### TASK REQUIREMENTS
Rewrite the entries beginning at the line that contains "True or false: there" and ending after the line that contains "Reading left to", replacing "chart" with "graph" and leaving everything else unchanged. Omit the pictures from your answer.

# # # # #

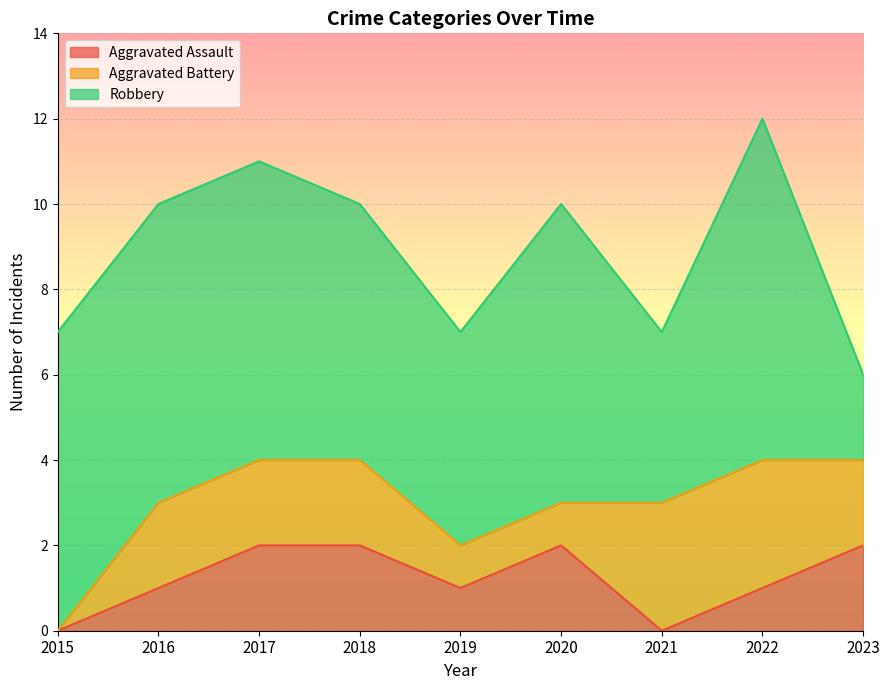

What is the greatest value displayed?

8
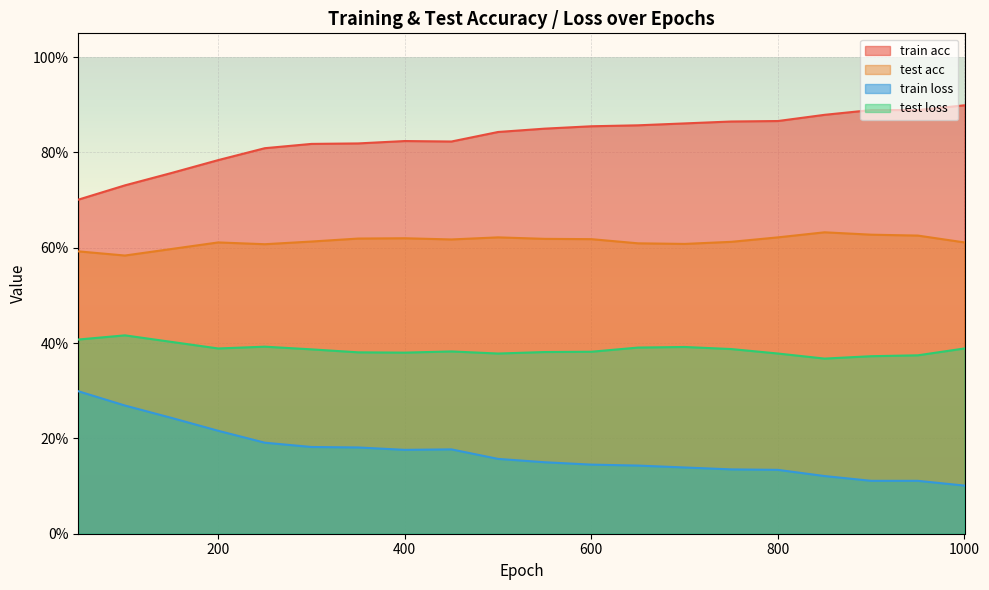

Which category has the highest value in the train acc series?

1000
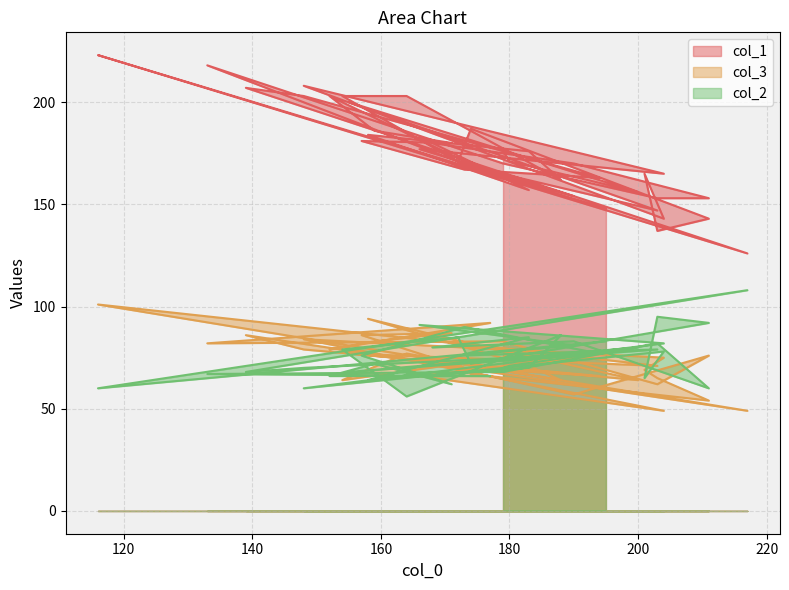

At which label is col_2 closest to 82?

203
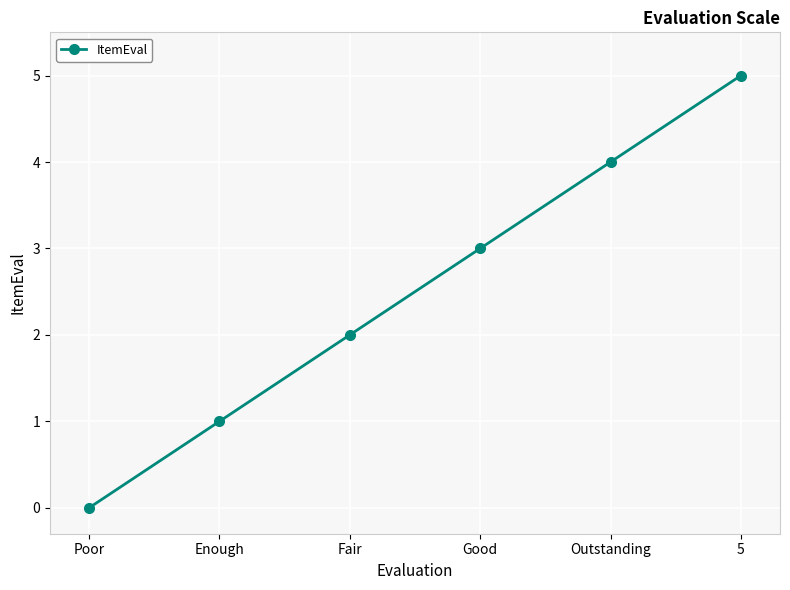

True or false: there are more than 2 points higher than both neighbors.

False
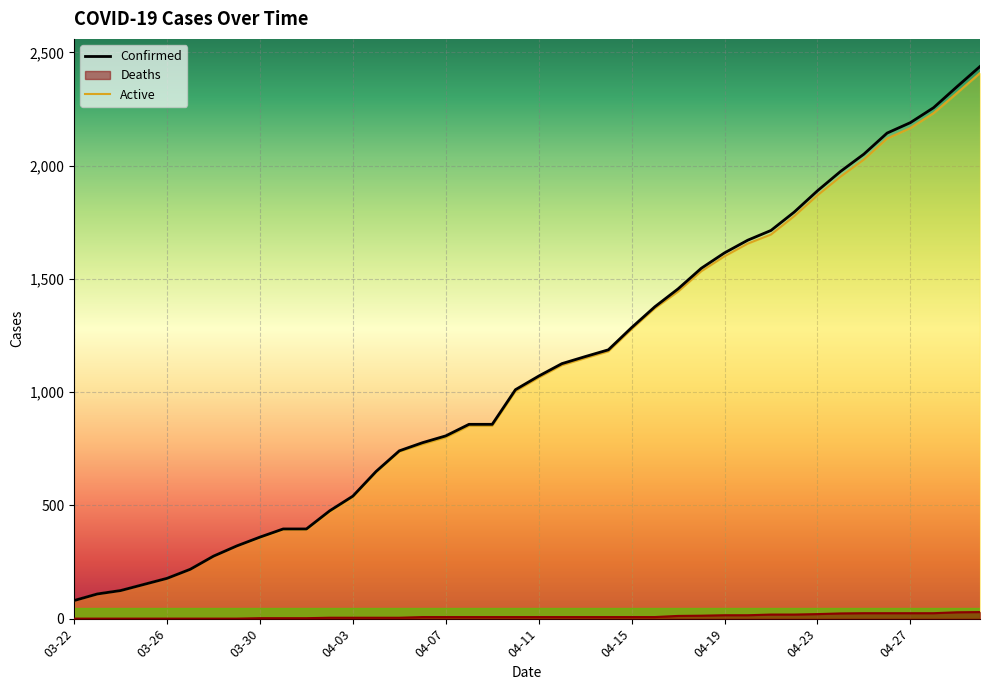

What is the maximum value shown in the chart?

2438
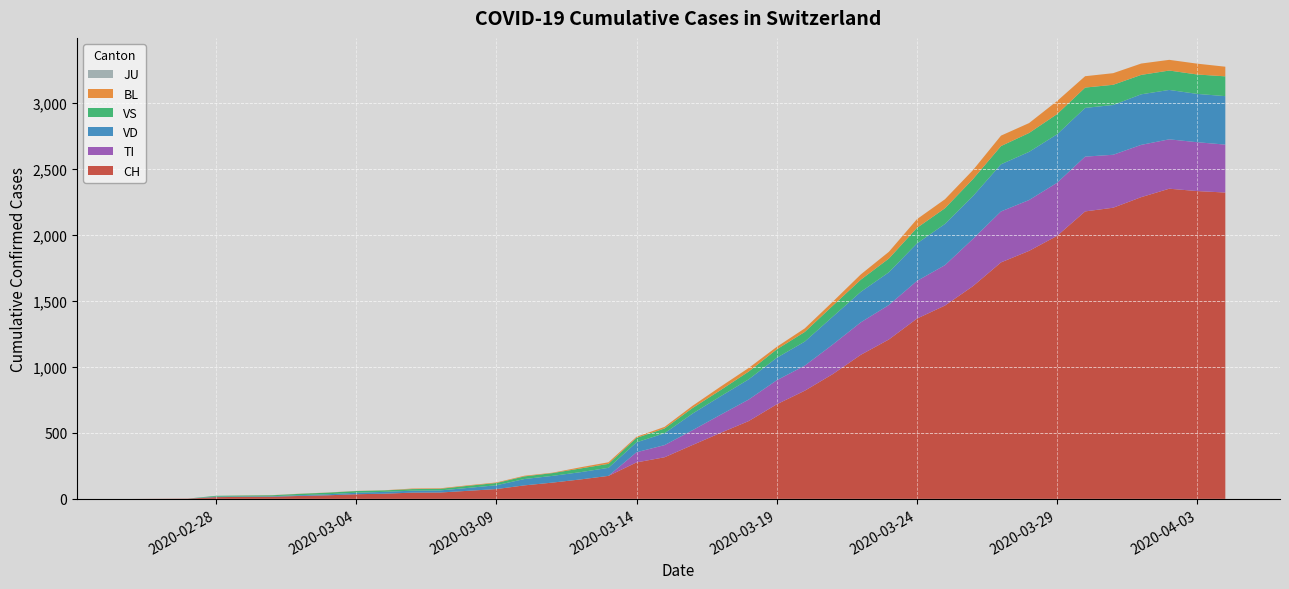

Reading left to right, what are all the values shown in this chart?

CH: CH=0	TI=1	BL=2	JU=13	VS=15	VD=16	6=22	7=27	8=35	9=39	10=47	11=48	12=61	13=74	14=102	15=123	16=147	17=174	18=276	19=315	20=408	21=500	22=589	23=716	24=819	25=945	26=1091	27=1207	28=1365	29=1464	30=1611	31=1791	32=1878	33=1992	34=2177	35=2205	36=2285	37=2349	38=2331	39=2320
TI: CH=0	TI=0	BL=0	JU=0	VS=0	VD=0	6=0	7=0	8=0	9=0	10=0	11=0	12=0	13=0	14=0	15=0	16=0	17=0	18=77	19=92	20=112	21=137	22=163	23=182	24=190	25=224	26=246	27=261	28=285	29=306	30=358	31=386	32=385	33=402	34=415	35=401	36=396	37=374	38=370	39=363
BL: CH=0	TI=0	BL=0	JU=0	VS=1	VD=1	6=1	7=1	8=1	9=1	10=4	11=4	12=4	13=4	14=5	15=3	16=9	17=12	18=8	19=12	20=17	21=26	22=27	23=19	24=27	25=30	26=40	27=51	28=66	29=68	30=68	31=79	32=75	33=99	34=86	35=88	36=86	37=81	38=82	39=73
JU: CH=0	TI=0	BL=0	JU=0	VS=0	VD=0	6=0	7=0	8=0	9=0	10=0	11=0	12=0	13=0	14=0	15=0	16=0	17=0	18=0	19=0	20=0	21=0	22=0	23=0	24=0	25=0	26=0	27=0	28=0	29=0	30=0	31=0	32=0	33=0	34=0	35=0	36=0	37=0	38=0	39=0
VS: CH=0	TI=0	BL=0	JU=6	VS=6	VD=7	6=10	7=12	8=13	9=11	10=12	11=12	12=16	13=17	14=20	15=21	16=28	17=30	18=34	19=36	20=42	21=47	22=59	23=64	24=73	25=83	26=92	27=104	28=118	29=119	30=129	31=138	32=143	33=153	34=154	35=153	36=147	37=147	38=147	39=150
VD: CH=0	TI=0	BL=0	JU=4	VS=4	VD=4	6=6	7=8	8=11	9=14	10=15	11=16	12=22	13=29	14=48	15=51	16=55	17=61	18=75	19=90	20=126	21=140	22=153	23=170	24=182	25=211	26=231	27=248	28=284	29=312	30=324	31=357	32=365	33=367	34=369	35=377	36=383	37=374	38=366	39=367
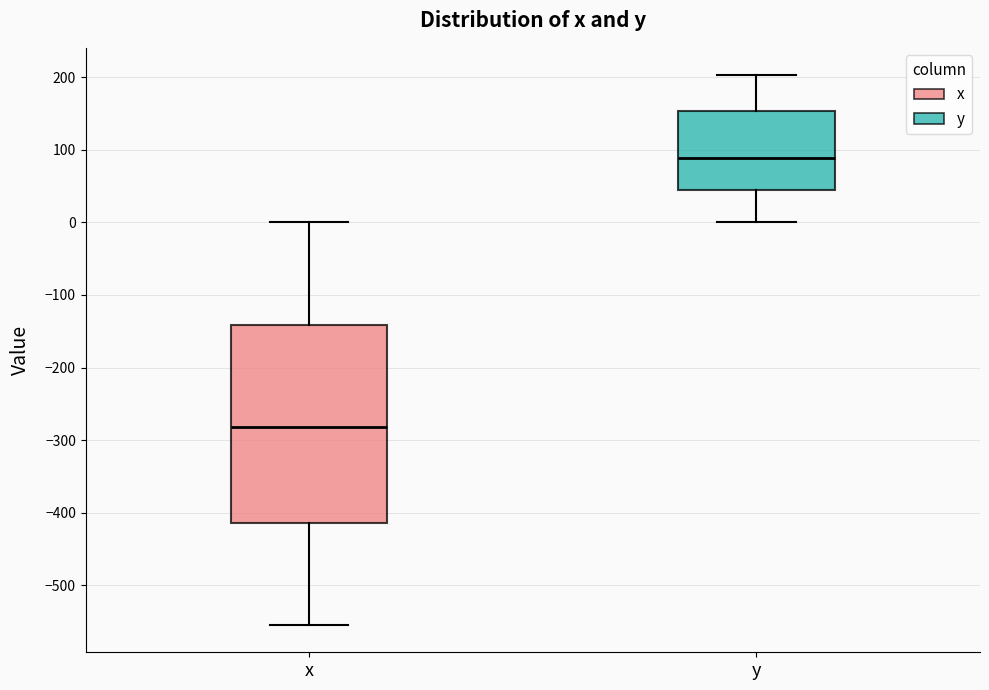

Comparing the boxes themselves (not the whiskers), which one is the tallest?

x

# # # # #

### EXERCISE RESULT
True or false: there are more than 2 points higher than both neighbors.

False

What is the maximum value shown in the graph?

2438

Reading left to right, what are all the values shown in this graph?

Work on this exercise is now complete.